West, 47, has multiple sclerosis in a form that's burning through her quickly. Diagnosed just four years ago, she's now nearly bedbound, in hospice care.
When doctors told her she was dying, she felt liberated, she says. Now, she and her husband, Rick, and their children can talk about what's happening to her body in ways they couldn't before. No one's saying "Don't even think such a thing" about her eventual death. She's done paperwork and had crucial conversations with people she adores, including the father to whom she was not close growing up.

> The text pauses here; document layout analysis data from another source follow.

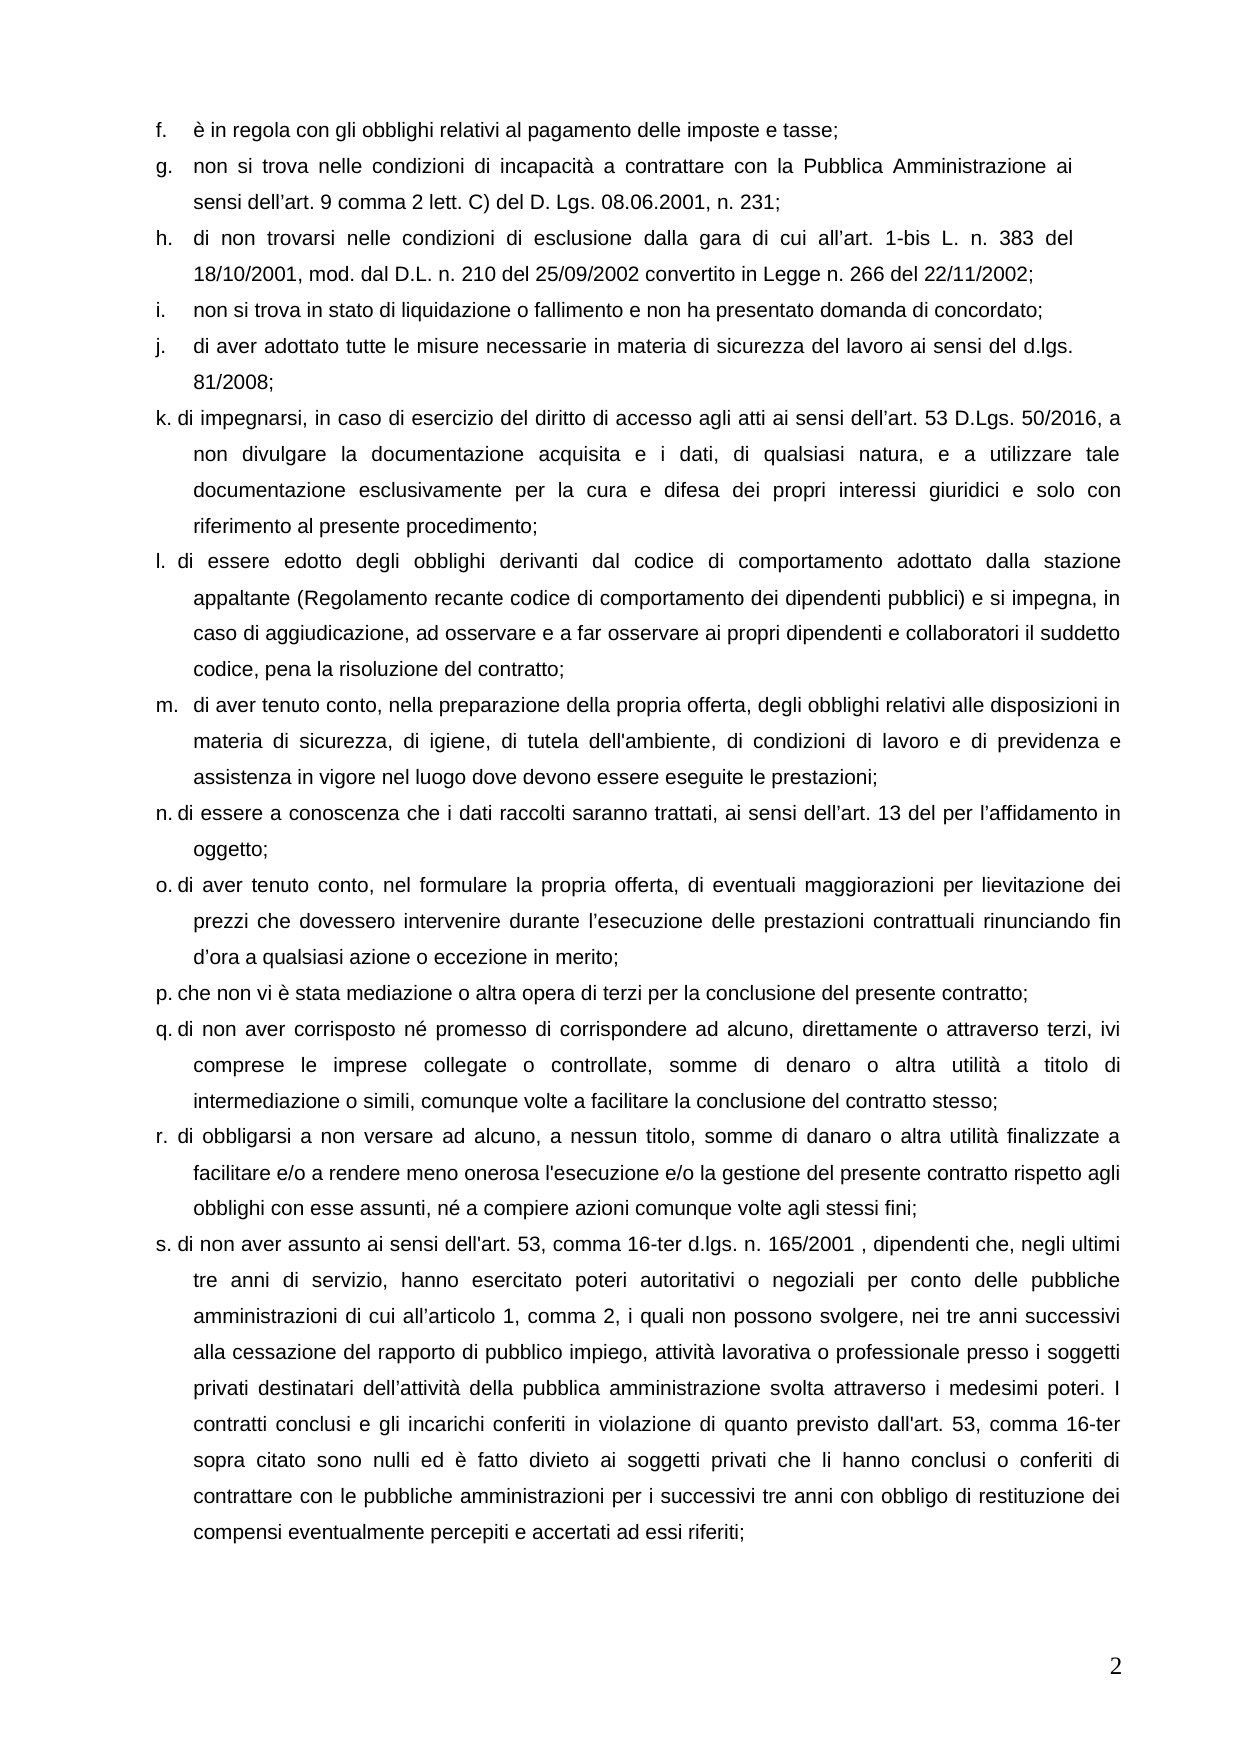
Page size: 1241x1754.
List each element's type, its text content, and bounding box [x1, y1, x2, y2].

list di non trovarsi nelle condizioni di esclusione dalla gara di cui all’art. 1-bis L. n. 383 del 18/10/2001, mod. dal D.L. n. 210 del 25/09/2002 convertito in Legge n. 266 del 22/11/2002; [156, 226, 1074, 286]
list di non aver assunto ai sensi dell'art. 53, comma 16-ter d.lgs. n. 165/2001 , dipendenti che, negli ultimi tre anni di servizio, hanno esercitato poteri autoritativi o negoziali per conto delle pubbliche amministrazioni di cui all’articolo 1, comma 2, i quali non possono svolgere, nei tre anni successivi alla cessazione del rapporto di pubblico impiego, attività lavorativa o professionale presso i soggetti privati destinatari dell’attività della pubblica amministrazione svolta attraverso i medesimi poteri. I contratti conclusi e gli incarichi conferiti in violazione di quanto previsto dall'art. 53, comma 16-ter sopra citato sono nulli ed è fatto divieto ai soggetti privati che li hanno conclusi o conferiti di contrattare con le pubbliche amministrazioni per i successivi tre anni con obbligo di restituzione dei compensi eventualmente percepiti e accertati ad essi riferiti; [156, 1232, 1122, 1544]
list di essere a conoscenza che i dati raccolti saranno trattati, ai sensi dell’art. 13 del per l’affidamento in oggetto; [156, 801, 1122, 861]
list è in regola con gli obblighi relativi al pagamento delle imposte e tasse; [156, 118, 1074, 142]
list non si trova in stato di liquidazione o fallimento e non ha presentato domanda di concordato; [156, 298, 1074, 322]
list di aver tenuto conto, nella preparazione della propria offerta, degli obblighi relativi alle disposizioni in materia di sicurezza, di igiene, di tutela dell'ambiente, di condizioni di lavoro e di previdenza e assistenza in vigore nel luogo dove devono essere eseguite le prestazioni; [156, 693, 1122, 789]
list di aver tenuto conto, nel formulare la propria offerta, di eventuali maggiorazioni per lievitazione dei prezzi che dovessero intervenire durante l’esecuzione delle prestazioni contrattuali rinunciando fin d’ora a qualsiasi azione o eccezione in merito; [156, 873, 1122, 969]
list di aver adottato tutte le misure necessarie in materia di sicurezza del lavoro ai sensi del d.lgs. 81/2008; [156, 334, 1074, 394]
list che non vi è stata mediazione o altra opera di terzi per la conclusione del presente contratto; [156, 981, 1122, 1004]
list non si trova nelle condizioni di incapacità a contrattare con la Pubblica Amministrazione ai sensi dell’art. 9 comma 2 lett. C) del D. Lgs. 08.06.2001, n. 231; [156, 154, 1074, 214]
list di non aver corrisposto né promesso di corrispondere ad alcuno, direttamente o attraverso terzi, ivi comprese le imprese collegate o controllate, somme di denaro o altra utilità a titolo di intermediazione o simili, comunque volte a facilitare la conclusione del contratto stesso; [156, 1017, 1122, 1112]
list di obbligarsi a non versare ad alcuno, a nessun titolo, somme di danaro o altra utilità finalizzate a facilitare e/o a rendere meno onerosa l'esecuzione e/o la gestione del presente contratto rispetto agli obblighi con esse assunti, né a compiere azioni comunque volte agli stessi fini; [156, 1124, 1122, 1220]
list di impegnarsi, in caso di esercizio del diritto di accesso agli atti ai sensi dell’art. 53 D.Lgs. 50/2016, a non divulgare la documentazione acquisita e i dati, di qualsiasi natura, e a utilizzare tale documentazione esclusivamente per la cura e difesa dei propri interessi giuridici e solo con riferimento al presente procedimento; [156, 406, 1122, 537]
list di essere edotto degli obblighi derivanti dal codice di comportamento adottato dalla stazione appaltante (Regolamento recante codice di comportamento dei dipendenti pubblici) e si impegna, in caso di aggiudicazione, ad osservare e a far osservare ai propri dipendenti e collaboratori il suddetto codice, pena la risoluzione del contratto; [156, 549, 1122, 681]
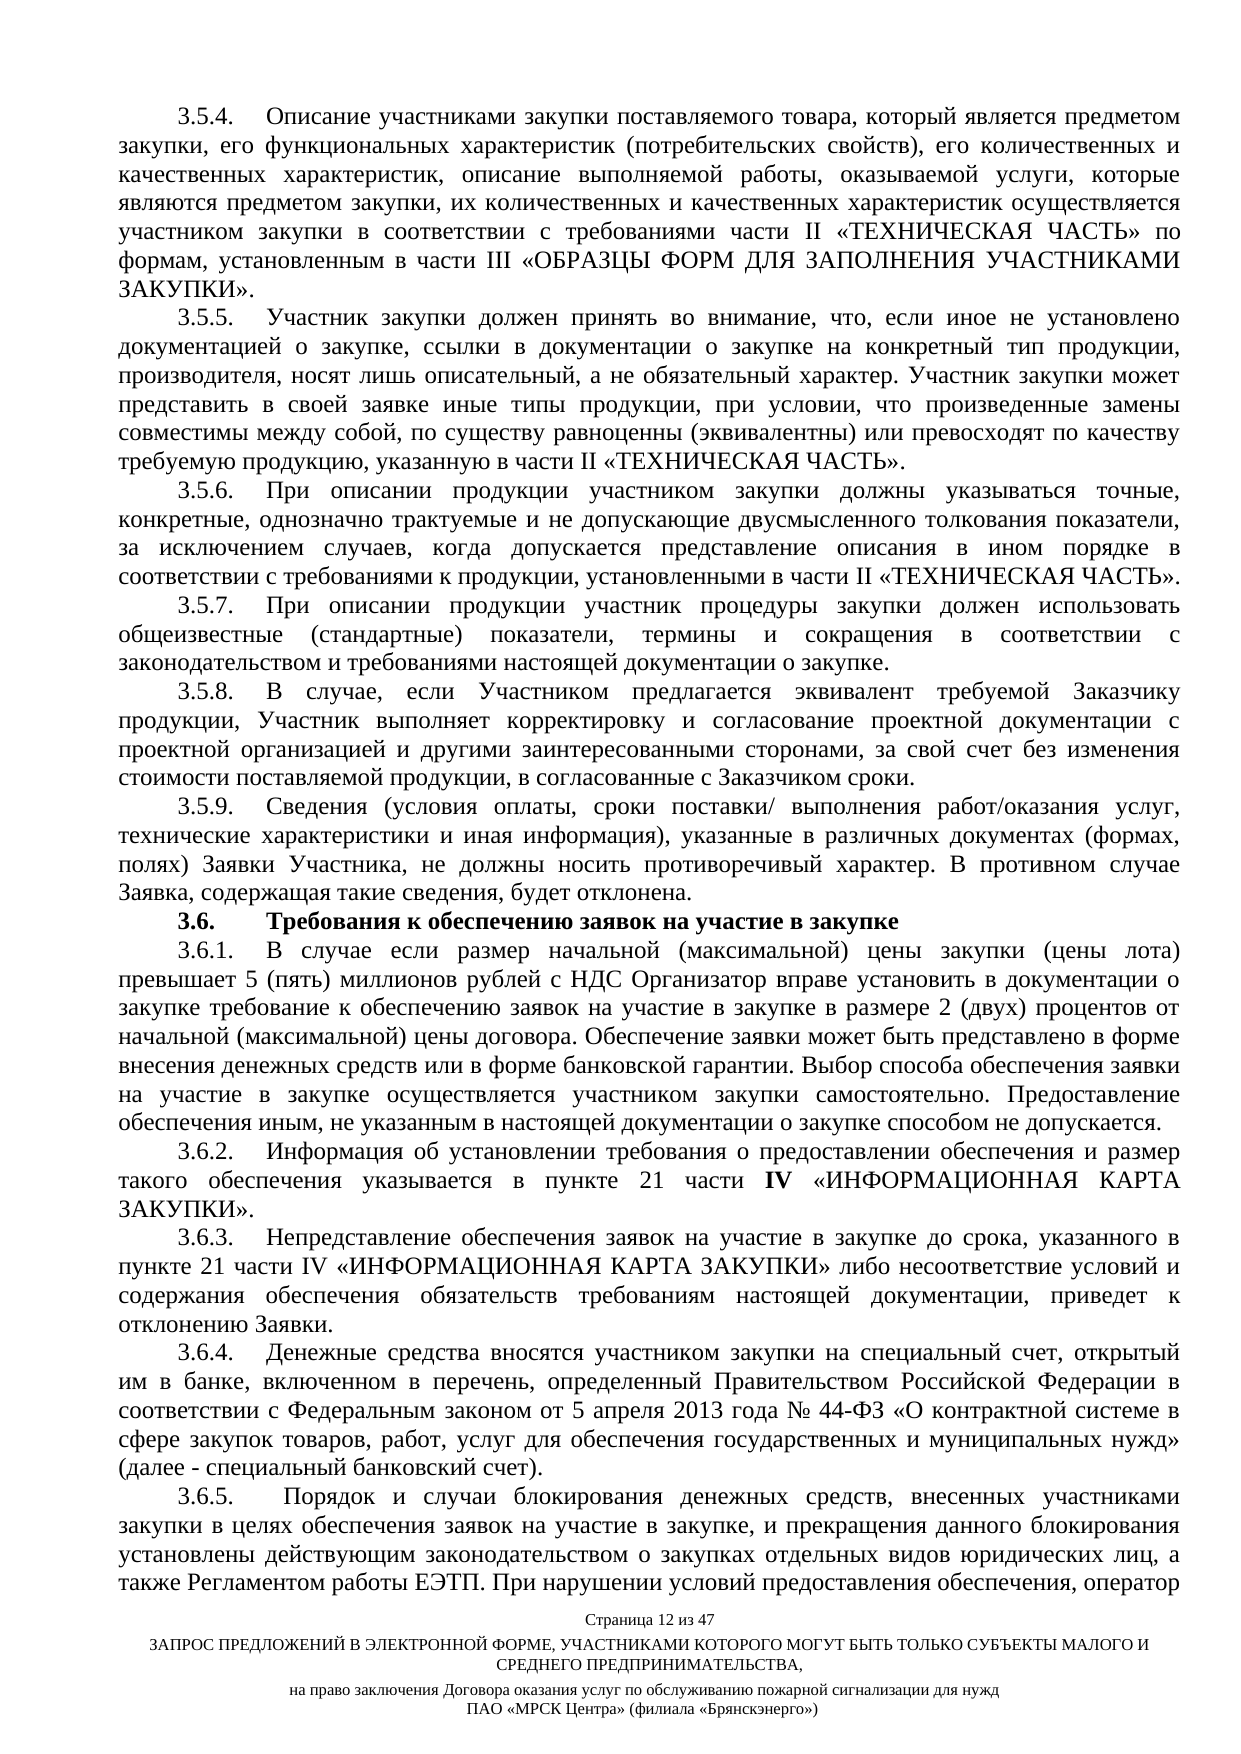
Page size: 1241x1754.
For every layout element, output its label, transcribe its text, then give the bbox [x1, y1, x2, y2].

subtitle В случае, если Участником предлагается эквивалент требуемой Заказчику продукции, Участник выполняет корректировку и согласование проектной документации с проектной организацией и другими заинтересованными сторонами, за свой счет без изменения стоимости поставляемой продукции, в согласованные с Заказчиком сроки. [118, 676, 1181, 791]
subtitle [118, 1481, 1181, 1596]
subtitle Требования к обеспечению заявок на участие в закупке [118, 906, 1181, 935]
subtitle Информация об установлении требования о предоставлении обеспечения и размер такого обеспечения указывается в пункте 21 части IV «ИНФОРМАЦИОННАЯ КАРТА ЗАКУПКИ». [118, 1136, 1181, 1222]
subtitle Сведения (условия оплаты, сроки поставки/ выполнения работ/оказания услуг, технические характеристики и иная информация), указанные в различных документах (формах, полях) Заявки Участника, не должны носить противоречивый характер. В противном случае Заявка, содержащая такие сведения, будет отклонена. [118, 791, 1181, 906]
subtitle Описание участниками закупки поставляемого товара, который является предметом закупки, его функциональных характеристик (потребительских свойств), его количественных и качественных характеристик, описание выполняемой работы, оказываемой услуги, которые являются предметом закупки, их количественных и качественных характеристик осуществляется участником закупки в соответствии с требованиями части II «ТЕХНИЧЕСКАЯ ЧАСТЬ» по формам, установленным в части III «ОБРАЗЦЫ ФОРМ ДЛЯ ЗАПОЛНЕНИЯ УЧАСТНИКАМИ ЗАКУПКИ». [118, 101, 1181, 302]
subtitle Денежные средства вносятся участником закупки на специальный счет, открытый им в банке, включенном в перечень, определенный Правительством Российской Федерации в соответствии с Федеральным законом от 5 апреля 2013 года № 44-ФЗ «О контрактной системе в сфере закупок товаров, работ, услуг для обеспечения государственных и муниципальных нужд» (далее - специальный банковский счет). [118, 1337, 1181, 1481]
subtitle Непредставление обеспечения заявок на участие в закупке до срока, указанного в пункте 21 части IV «ИНФОРМАЦИОННАЯ КАРТА ЗАКУПКИ» либо несоответствие условий и содержания обеспечения обязательств требованиям настоящей документации, приведет к отклонению Заявки. [118, 1222, 1181, 1337]
subtitle При описании продукции участник процедуры закупки должен использовать общеизвестные (стандартные) показатели, термины и сокращения в соответствии с законодательством и требованиями настоящей документации о закупке. [118, 590, 1181, 676]
subtitle При описании продукции участником закупки должны указываться точные, конкретные, однозначно трактуемые и не допускающие двусмысленного толкования показатели, за исключением случаев, когда допускается представление описания в ином порядке в соответствии с требованиями к продукции, установленными в части II «ТЕХНИЧЕСКАЯ ЧАСТЬ». [118, 475, 1181, 590]
subtitle В случае если размер начальной (максимальной) цены закупки (цены лота) превышает 5 (пять) миллионов рублей с НДС Организатор вправе установить в документации о закупке требование к обеспечению заявок на участие в закупке в размере 2 (двух) процентов от начальной (максимальной) цены договора. Обеспечение заявки может быть представлено в форме внесения денежных средств или в форме банковской гарантии. Выбор способа обеспечения заявки на участие в закупке осуществляется участником закупки самостоятельно. Предоставление обеспечения иным, не указанным в настоящей документации о закупке способом не допускается. [118, 935, 1181, 1136]
subtitle Участник закупки должен принять во внимание, что, если иное не установлено документацией о закупке, ссылки в документации о закупке на конкретный тип продукции, производителя, носят лишь описательный, а не обязательный характер. Участник закупки может представить в своей заявке иные типы продукции, при условии, что произведенные замены совместимы между собой, по существу равноценны (эквивалентны) или превосходят по качеству требуемую продукцию, указанную в части II «ТЕХНИЧЕСКАЯ ЧАСТЬ». [118, 302, 1181, 475]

She even summoned up the strength to make a tiny angel quilt, which hangs over the bed in her room. She carefully stitched the bright fabric, adding a whimsical fluff of synthetic hair, shortly after her doctors told her she was dying. It's a way for her to tell her daughters that she's changing worlds soon but will continue to love and, she believes, watch over them.
Care changes when focus shifts from seeking a cure to acknowledging death's proximity. Much of the change, says West, is for the better.
That makes sense to Virginia Sorenson, whose mother-in-law, Lois, died several years ago of complications of diabetes and cancer. Sorenson learned the truth about Lois's prognosis accidently, during a conversation with a nurse at the rehabilitation center where Lois had gone after a surgical incision wouldn't heal. The nurse sounded casual as she said "She's dying," tossing Sorenson the chart, the word terminal written on it. She likely thought the family already knew.
"No one even told us she was that sick."
Sorenson and her husband wanted a dignified death for Lois, in a place where she had been happy. They moved her back to Holy Cross Hospital (now Salt Lake Regional Medical Center), where the nurses sang big band tunes with her and put flowers in her hair every morning.
Sorenson's own mother, Winnifred Hsu, died of cancer in December. Her doctors told Hsu and her family the truth as Hsu's condition worsened. Sorenson was grateful that the doctors weren't afraid of the word "dying."
The medical profession has a long history of vagueness when it comes to really bad news. Some 2,400 years ago, Hippocrates not only gave doctors an ethics oath, but advice about a blurry prognosis. Conceal "most things from the patient while you are attending to him," the Greek physician advised. "Give necessary orders with cheerfulness and serenity . . . revealing nothing of the patient's future or present condition."
Many patients "have taken a turn for the worse . . .,"he wrote, "by forecast of what is to come."